Mostly, I work for myself. I do work for others when it comes to teaching and doing events. I never thought that I will be teaching kids in this lifetime. It's something that I have always wanted to do but figured out I should give it up because of the path that I have chosen in my studies. An opportunity arise and I took it. I continue doing it for the whole year teaching at so many different schools, handling students of so many different ages. This explains why you see so much censoring in the video. I still do help handle the events since that industry was what I'm educated in. Many people like to say the events industry is fun. It is fun if you do it for a short period of time. However, it is insanely tiring if you do it daily. It will turn into a chore and you will hate it.

Things are fun if you don't do them everyday. If they start to appear daily, it will turn from rare to common. This is a huge reason why a lot of us don't appreciate the people around us as much because we see them daily and take them for granted. A shame really.

Laziness consumes me

As compared to the 17 year old me, I am at a stage where I am severely unmotivated. I do the bare minimal to get by. It's the life of a pig and I hate it. That is why things need to change in 2020. I mean, in 5 years I would hit the huge 30. I hopefully would be married and I might even be someone's mother. I need to get my life together. I know this whole chunk of demotivating words should not be on this blog for it is the more 'sparkly' blog but let's face it. I'm tired of hiding behind this facade that I have unknowingly created. I am just as much of a flawed being like you and everyone else. Online personas are really just a personas and sometimes that persona got to go.
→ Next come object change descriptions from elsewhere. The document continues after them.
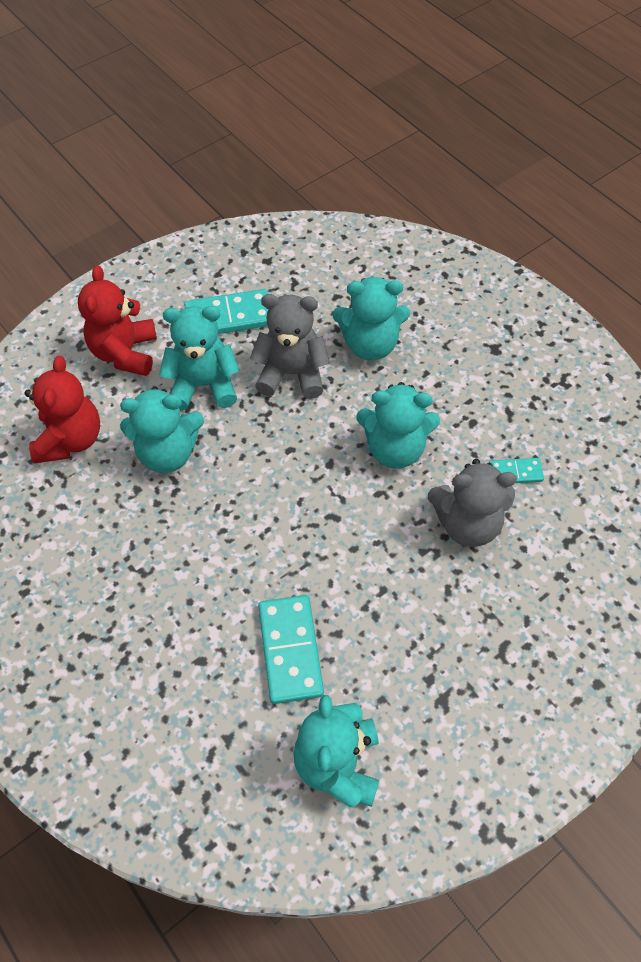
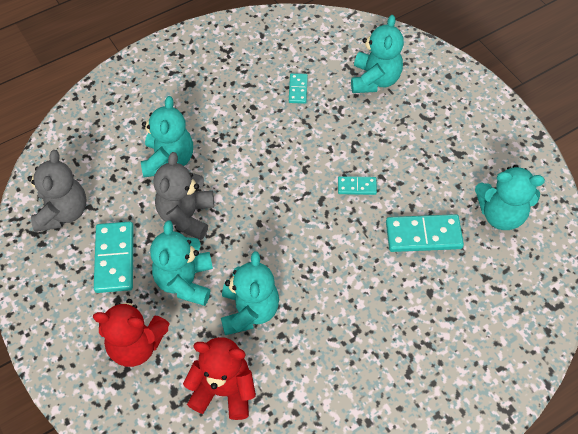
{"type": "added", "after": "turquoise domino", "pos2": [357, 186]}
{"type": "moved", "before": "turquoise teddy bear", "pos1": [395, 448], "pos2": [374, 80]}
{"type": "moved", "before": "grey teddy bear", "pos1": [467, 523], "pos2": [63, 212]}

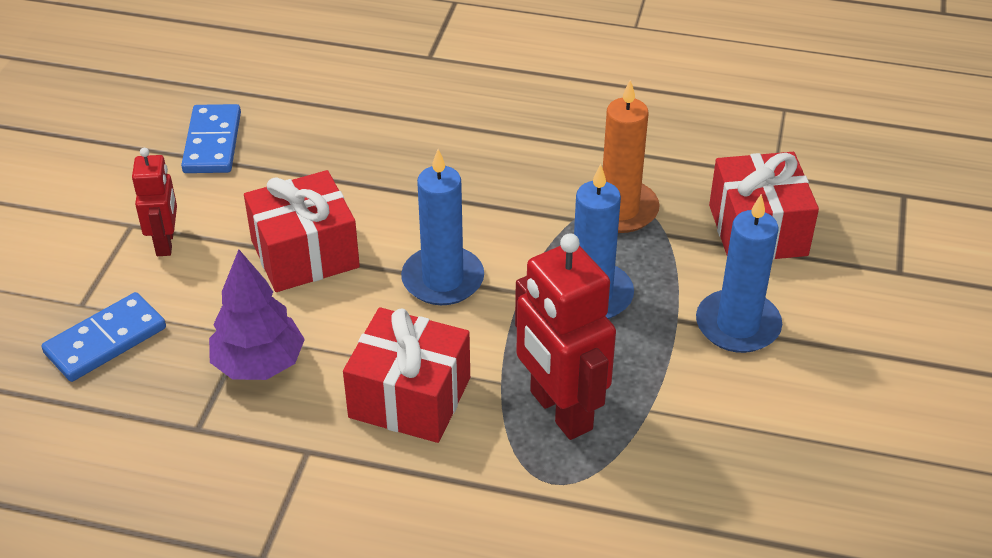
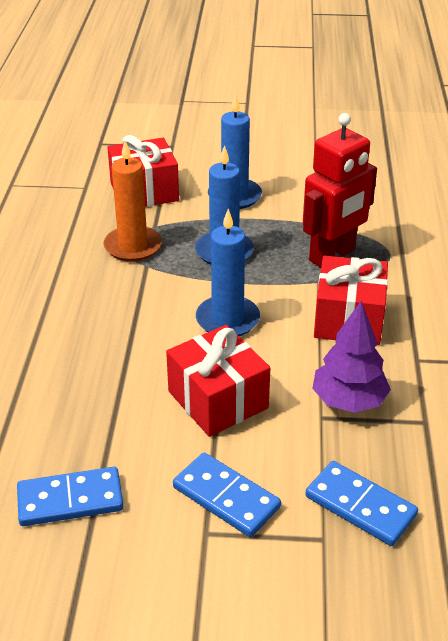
{"type": "replaced", "before": "red robot", "after": "blue domino", "pos1": [166, 243], "pos2": [226, 497]}

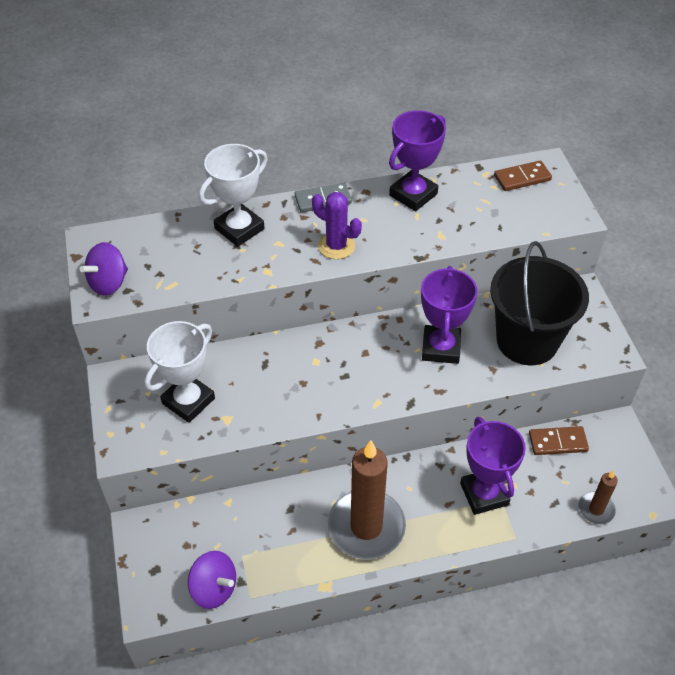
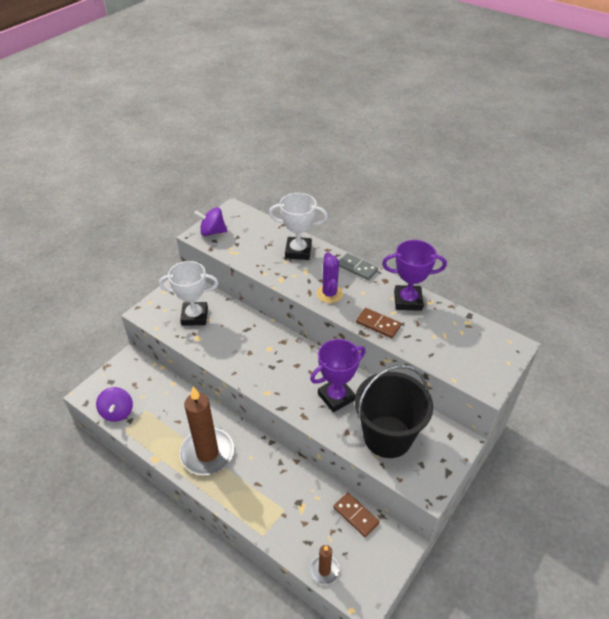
{"type": "removed", "before": "purple trophy", "pos1": [484, 494]}
{"type": "moved", "before": "brown domino", "pos1": [522, 178], "pos2": [378, 324]}

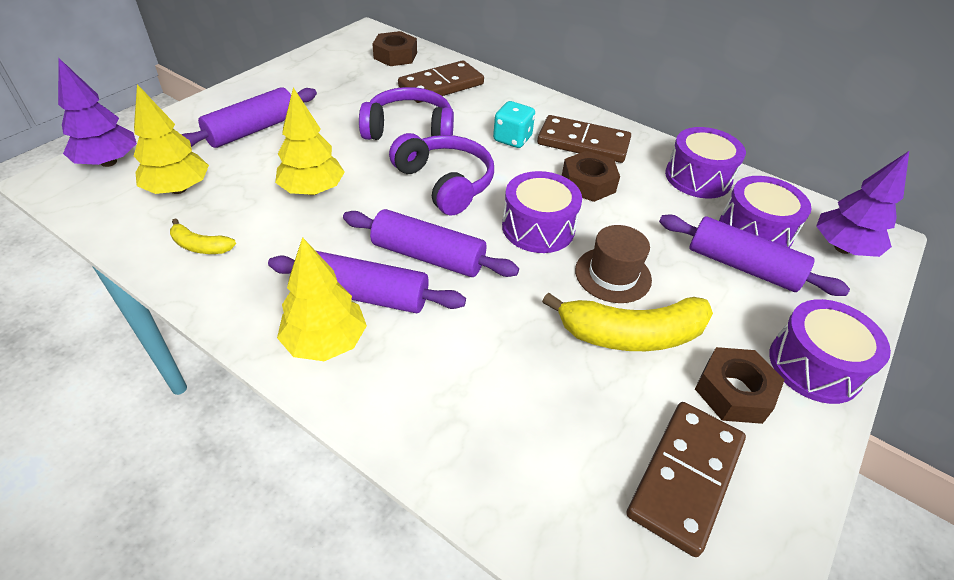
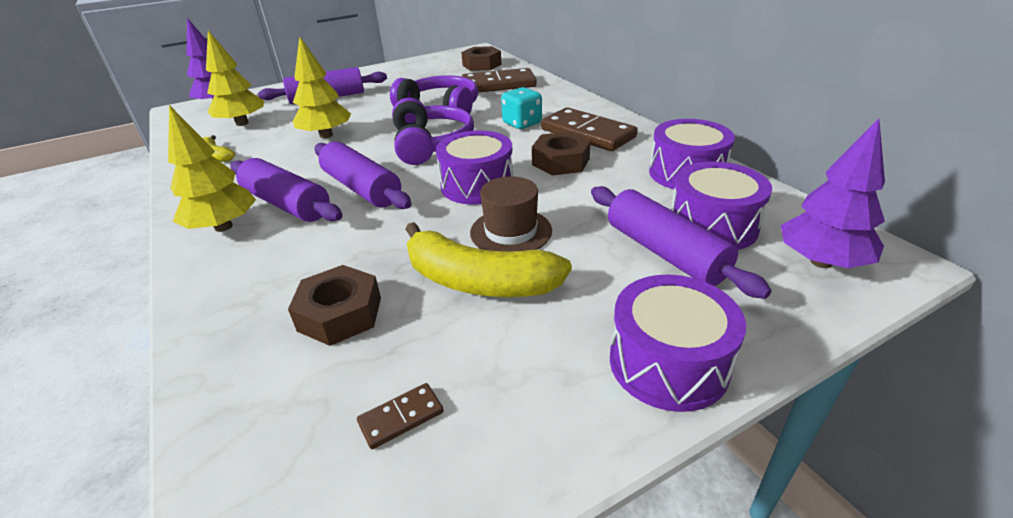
{"type": "moved", "before": "brown nut", "pos1": [733, 392], "pos2": [340, 314]}
{"type": "resized", "before": "brown domino", "pos1": [685, 477], "pos2": [401, 417], "scale": 0.44}

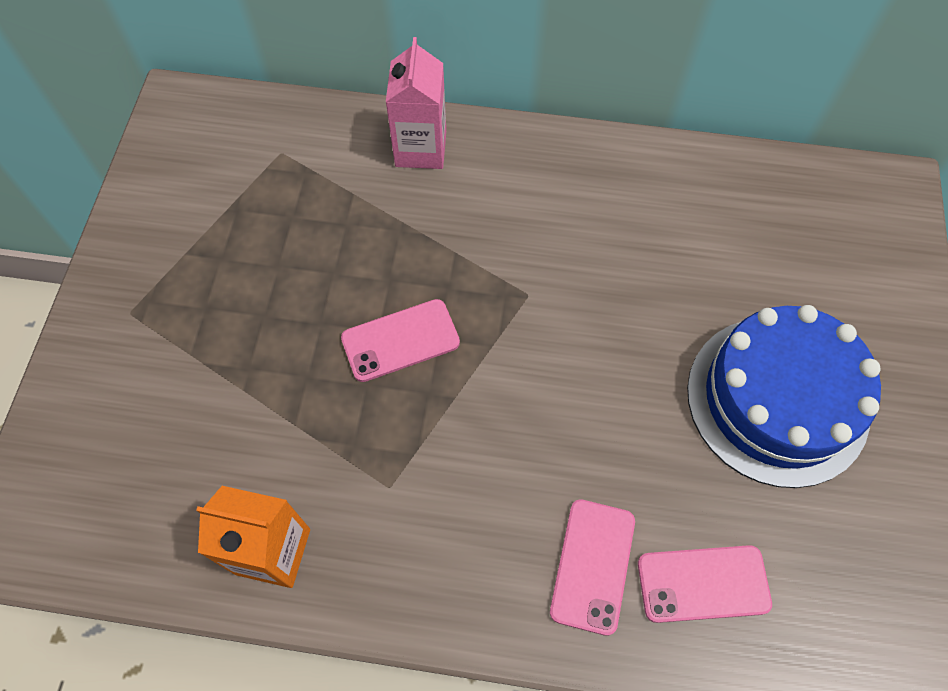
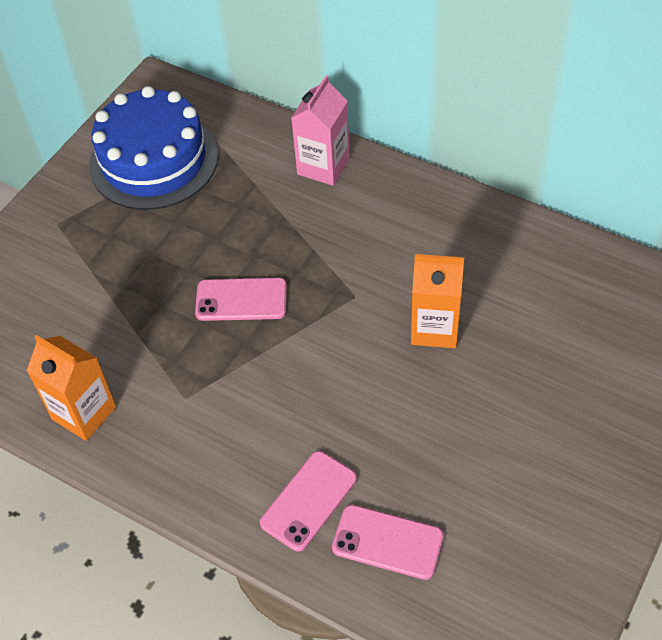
{"type": "added", "after": "orange carton", "pos2": [435, 328]}
{"type": "moved", "before": "blue cake", "pos1": [777, 400], "pos2": [153, 160]}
I would do a recap of the posts I did in 2019 but I didn't post much in 2019. All that I needed to say have been brought up in my 3 seconds a day for a year video. I would input the subtitles eventually but in the mean time, you can refer to my youtube subtitle blog here. That's where my manuscript go. One of my proudest impromptu collaboration project that I did in 2019 was 3 ways to use your Old Xmas Cards. It's the first time I actually intentionally prepared something for Christmas. Plus the fact that it is a collaboration means, I don't need to market it - see, doing the bare minimal to get by again.

My vision in 2020

  • I hope to go out more - Be it to do outdoor streaming, to find myself or just to work, I hope to not enclose myself in these four walls as much as I did in the last year. My health depends on it.
  • Exercise more - Being in your mid-twenties means you have to do certain things with intention and one of the certain things is exercising. My body don't function like it used to. Even though I might loathe exercising, I have to do it.
  • Sleep early - Weak liver, weak body = Signs I need to sleep early. Plus, sleeping early helps with looking younger as well
  • I need to change my skincare and really take care of my skin
  • Stop being so temperamental - I need to understand that I have more control of my future than the stars or any other person
  • Increase Savings - I don't need to explain this do I
  • Get motivated and stop living in the past - I am a person that turns back the clock a lot. I admire my younger self and how she was so out there despite of the lack of age and respect. Now that I have both, I don't seem to care. I really need to become the person I always thought I would be at this age.